Bekannter Bürgerrechtler zu sieben Jahren Haft verurteilt
Säuberungswelle. Der chinesische Anwalt Zhou Shifeng wurde am Donnerstag zu sieben Jahren Haft verurteilt. Die Kanzlei des Bürgerrechtlers hatte den Künstler Ai Weiwei sowie eine Mitarbeiterin der Zeit vertreten. Vor einem Jahr war die Kanzlei geschlossen worden, als die Sicherheitsbehörden gegen mehr als 300 Bürgerrechtsanwälte und Aktivisten ausholten. Zhou Shifeng wurde wegen "Untergrabung der Staatsgewalt" schuldig gesprochen. Die staatliche Nachrichtenagentur Xinhua berichtete, dass sich Shifeng schuldig bekannt habe, um seine Haftstrafe nicht zu verlängern.

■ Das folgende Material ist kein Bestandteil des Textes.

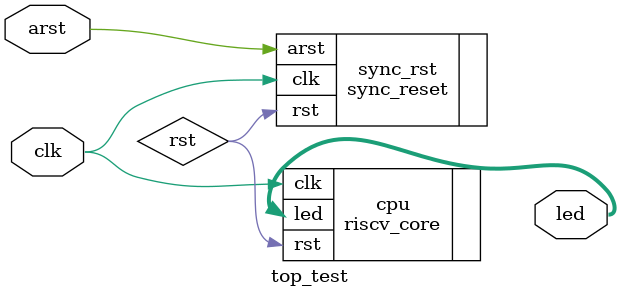
<source format=sv>
module top_test
(
    input logic         clk,
    input logic         arst,
    output logic[3:0]   led
);
    logic       rst; // Active-high sync reset

    sync_reset sync_rst(
        .clk(clk),
        .arst(arst),
        .rst(rst));
        
    riscv_core #(.TEST_PROG("complex_mul.mem")) cpu(
        .clk(clk),
        .rst(rst),
        .led(led));
endmodule
</source>
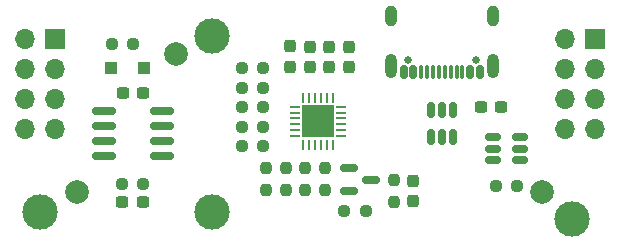
<source format=gbr>
%TF.GenerationSoftware,KiCad,Pcbnew,9.0.0*%
%TF.CreationDate,2025-03-06T17:29:06-05:00*%
%TF.ProjectId,USB-C-PD-Controller,5553422d-432d-4504-942d-436f6e74726f,rev?*%
%TF.SameCoordinates,Original*%
%TF.FileFunction,Soldermask,Top*%
%TF.FilePolarity,Negative*%
%FSLAX46Y46*%
G04 Gerber Fmt 4.6, Leading zero omitted, Abs format (unit mm)*
G04 Created by KiCad (PCBNEW 9.0.0) date 2025-03-06 17:29:06*
%MOMM*%
%LPD*%
G01*
G04 APERTURE LIST*
G04 Aperture macros list*
%AMRoundRect*
0 Rectangle with rounded corners*
0 $1 Rounding radius*
0 $2 $3 $4 $5 $6 $7 $8 $9 X,Y pos of 4 corners*
0 Add a 4 corners polygon primitive as box body*
4,1,4,$2,$3,$4,$5,$6,$7,$8,$9,$2,$3,0*
0 Add four circle primitives for the rounded corners*
1,1,$1+$1,$2,$3*
1,1,$1+$1,$4,$5*
1,1,$1+$1,$6,$7*
1,1,$1+$1,$8,$9*
0 Add four rect primitives between the rounded corners*
20,1,$1+$1,$2,$3,$4,$5,0*
20,1,$1+$1,$4,$5,$6,$7,0*
20,1,$1+$1,$6,$7,$8,$9,0*
20,1,$1+$1,$8,$9,$2,$3,0*%
G04 Aperture macros list end*
%ADD10RoundRect,0.237500X-0.237500X0.300000X-0.237500X-0.300000X0.237500X-0.300000X0.237500X0.300000X0*%
%ADD11RoundRect,0.237500X0.250000X0.237500X-0.250000X0.237500X-0.250000X-0.237500X0.250000X-0.237500X0*%
%ADD12RoundRect,0.237500X-0.237500X0.250000X-0.237500X-0.250000X0.237500X-0.250000X0.237500X0.250000X0*%
%ADD13C,0.650000*%
%ADD14RoundRect,0.150000X0.150000X0.425000X-0.150000X0.425000X-0.150000X-0.425000X0.150000X-0.425000X0*%
%ADD15RoundRect,0.075000X0.075000X0.500000X-0.075000X0.500000X-0.075000X-0.500000X0.075000X-0.500000X0*%
%ADD16O,1.000000X2.100000*%
%ADD17O,1.000000X1.800000*%
%ADD18RoundRect,0.237500X0.237500X-0.250000X0.237500X0.250000X-0.237500X0.250000X-0.237500X-0.250000X0*%
%ADD19C,3.000000*%
%ADD20RoundRect,0.237500X0.237500X-0.287500X0.237500X0.287500X-0.237500X0.287500X-0.237500X-0.287500X0*%
%ADD21RoundRect,0.150000X-0.587500X-0.150000X0.587500X-0.150000X0.587500X0.150000X-0.587500X0.150000X0*%
%ADD22RoundRect,0.062500X-0.337500X-0.062500X0.337500X-0.062500X0.337500X0.062500X-0.337500X0.062500X0*%
%ADD23RoundRect,0.062500X-0.062500X-0.337500X0.062500X-0.337500X0.062500X0.337500X-0.062500X0.337500X0*%
%ADD24R,2.750000X2.750000*%
%ADD25C,2.000000*%
%ADD26RoundRect,0.237500X-0.250000X-0.237500X0.250000X-0.237500X0.250000X0.237500X-0.250000X0.237500X0*%
%ADD27RoundRect,0.250000X-0.300000X-0.300000X0.300000X-0.300000X0.300000X0.300000X-0.300000X0.300000X0*%
%ADD28RoundRect,0.150000X0.512500X0.150000X-0.512500X0.150000X-0.512500X-0.150000X0.512500X-0.150000X0*%
%ADD29RoundRect,0.237500X-0.300000X-0.237500X0.300000X-0.237500X0.300000X0.237500X-0.300000X0.237500X0*%
%ADD30RoundRect,0.150000X0.825000X0.150000X-0.825000X0.150000X-0.825000X-0.150000X0.825000X-0.150000X0*%
%ADD31RoundRect,0.150000X-0.150000X0.512500X-0.150000X-0.512500X0.150000X-0.512500X0.150000X0.512500X0*%
%ADD32R,1.700000X1.700000*%
%ADD33O,1.700000X1.700000*%
G04 APERTURE END LIST*
D10*
%TO.C,C205*%
X138161000Y-109478873D03*
X138161000Y-111203873D03*
%TD*%
D11*
%TO.C,R208*%
X130937000Y-117864873D03*
X129112000Y-117864873D03*
%TD*%
D12*
%TO.C,R211*%
X136144000Y-119757873D03*
X136144000Y-121582873D03*
%TD*%
D13*
%TO.C,J201*%
X148940000Y-110578500D03*
X143160000Y-110578500D03*
D14*
X149250000Y-111653500D03*
X148450000Y-111653500D03*
D15*
X147300000Y-111653500D03*
X146300000Y-111653500D03*
X145800000Y-111653500D03*
X144800000Y-111653500D03*
D14*
X143650000Y-111653500D03*
X142850000Y-111653500D03*
X142850000Y-111653500D03*
X143650000Y-111653500D03*
D15*
X144300000Y-111653500D03*
X145300000Y-111653500D03*
X146800000Y-111653500D03*
X147800000Y-111653500D03*
D14*
X148450000Y-111653500D03*
X149250000Y-111653500D03*
D16*
X150370000Y-111078500D03*
D17*
X150370000Y-106898500D03*
D16*
X141730000Y-111078500D03*
D17*
X141730000Y-106898500D03*
%TD*%
D18*
%TO.C,R205*%
X132842000Y-121606373D03*
X132842000Y-119781373D03*
%TD*%
D19*
%TO.C,TP201*%
X126617000Y-123467500D03*
%TD*%
D18*
%TO.C,R209*%
X131191000Y-121606373D03*
X131191000Y-119781373D03*
%TD*%
D19*
%TO.C,TP203*%
X112014000Y-123467500D03*
%TD*%
%TO.C,TP202*%
X126619000Y-108608500D03*
%TD*%
D20*
%TO.C,D202*%
X143637000Y-122575373D03*
X143637000Y-120825373D03*
%TD*%
D21*
%TO.C,Q202*%
X138176000Y-119781373D03*
X138176000Y-121681373D03*
X140051000Y-120731373D03*
%TD*%
D22*
%TO.C,U202*%
X133589000Y-114545873D03*
X133589000Y-115045873D03*
X133589000Y-115545873D03*
X133589000Y-116045873D03*
X133589000Y-116545873D03*
X133589000Y-117045873D03*
D23*
X134314000Y-117770873D03*
X134814000Y-117770873D03*
X135314000Y-117770873D03*
X135814000Y-117770873D03*
X136314000Y-117770873D03*
X136814000Y-117770873D03*
D22*
X137539000Y-117045873D03*
X137539000Y-116545873D03*
X137539000Y-116045873D03*
X137539000Y-115545873D03*
X137539000Y-115045873D03*
X137539000Y-114545873D03*
D23*
X136814000Y-113820873D03*
X136314000Y-113820873D03*
X135814000Y-113820873D03*
X135314000Y-113820873D03*
X134814000Y-113820873D03*
X134314000Y-113820873D03*
D24*
X135564000Y-115795873D03*
%TD*%
D19*
%TO.C,TP204*%
X157099000Y-124102500D03*
%TD*%
D25*
%TO.C,FID2*%
X115189000Y-121816500D03*
%TD*%
D26*
%TO.C,R213*%
X150598500Y-121285000D03*
X152423500Y-121285000D03*
%TD*%
D27*
%TO.C,D201*%
X118045000Y-111275500D03*
X120845000Y-111275500D03*
%TD*%
D28*
%TO.C,Q203*%
X152662500Y-119060000D03*
X152662500Y-118110000D03*
X152662500Y-117160000D03*
X150387500Y-117160000D03*
X150387500Y-118110000D03*
X150387500Y-119060000D03*
%TD*%
D29*
%TO.C,C204*%
X149378500Y-114577500D03*
X151103500Y-114577500D03*
%TD*%
D26*
%TO.C,R212*%
X118086500Y-109243500D03*
X119911500Y-109243500D03*
%TD*%
D10*
%TO.C,C201*%
X133208000Y-109452373D03*
X133208000Y-111177373D03*
%TD*%
D26*
%TO.C,R207*%
X137771500Y-123360873D03*
X139596500Y-123360873D03*
%TD*%
D30*
%TO.C,Q201*%
X122363000Y-118768500D03*
X122363000Y-117498500D03*
X122363000Y-116228500D03*
X122363000Y-114958500D03*
X117413000Y-114958500D03*
X117413000Y-116228500D03*
X117413000Y-117498500D03*
X117413000Y-118768500D03*
%TD*%
D26*
%TO.C,R203*%
X129120500Y-112946873D03*
X130945500Y-112946873D03*
%TD*%
D29*
%TO.C,C202*%
X119025500Y-113434500D03*
X120750500Y-113434500D03*
%TD*%
D25*
%TO.C,FID1*%
X123571000Y-110132500D03*
%TD*%
%TO.C,FID3*%
X154559000Y-121816500D03*
%TD*%
D11*
%TO.C,R202*%
X130945500Y-116248873D03*
X129120500Y-116248873D03*
%TD*%
D31*
%TO.C,U201*%
X147000000Y-114837000D03*
X146050000Y-114837000D03*
X145100000Y-114837000D03*
X145100000Y-117112000D03*
X146050000Y-117112000D03*
X147000000Y-117112000D03*
%TD*%
D12*
%TO.C,R206*%
X134493000Y-119781373D03*
X134493000Y-121606373D03*
%TD*%
D26*
%TO.C,R201*%
X129120500Y-114597873D03*
X130945500Y-114597873D03*
%TD*%
D29*
%TO.C,C203*%
X118999000Y-122631500D03*
X120724000Y-122631500D03*
%TD*%
D10*
%TO.C,C206*%
X136510000Y-109478873D03*
X136510000Y-111203873D03*
%TD*%
%TO.C,C207*%
X134859000Y-109478873D03*
X134859000Y-111203873D03*
%TD*%
D18*
%TO.C,R214*%
X141986000Y-122598873D03*
X141986000Y-120773873D03*
%TD*%
D26*
%TO.C,R210*%
X118952000Y-121107500D03*
X120777000Y-121107500D03*
%TD*%
D11*
%TO.C,R204*%
X130945500Y-111295873D03*
X129120500Y-111295873D03*
%TD*%
D32*
%TO.C,J1*%
X113284000Y-108862500D03*
D33*
X110744000Y-108862500D03*
X113284000Y-111402500D03*
X110744000Y-111402500D03*
X113284000Y-113942500D03*
X110744000Y-113942500D03*
X113284000Y-116482500D03*
X110744000Y-116482500D03*
%TD*%
D32*
%TO.C,J2*%
X159004000Y-108862500D03*
D33*
X156464000Y-108862500D03*
X159004000Y-111402500D03*
X156464000Y-111402500D03*
X159004000Y-113942500D03*
X156464000Y-113942500D03*
X159004000Y-116482500D03*
X156464000Y-116482500D03*
%TD*%
M02*

</source>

Bereits vor acht Jahren hatte der Anwalt Opfer des großen Milch-Skandals vertreten. Damals waren Tausende Babys an unreinem Milchpulver aus China erkrankt, mindestens sechs starben.
"Klare Botschaft"
Menschenrechtler kritisierten das Urteil gegen den Bürgerrechtsanwalt. "Die hohe Strafe soll eine klare Botschaft an andere Menschenrechtsanwälte schicken: Das ist es, was sie bekommen, wenn sie an Menschenrechtsfällen arbeiten", sagte Patrick Poon von Amnesty International.
Demnächst wird auch das Urteil gegen den Anwalt Li Heping erwartet. Laut Poon ist damit zu rechnen, dass auch er eine hohe Strafe erhält, weil Behörden ihn wie Zhou Shifeng als eine Führungsperson unter den Bürgerrechtlern ausgemacht hätten.Von den mehr als 300 Anwälten und Aktivisten, die verfolgt wurden, sind nach Schätzungen noch 24 in Haft.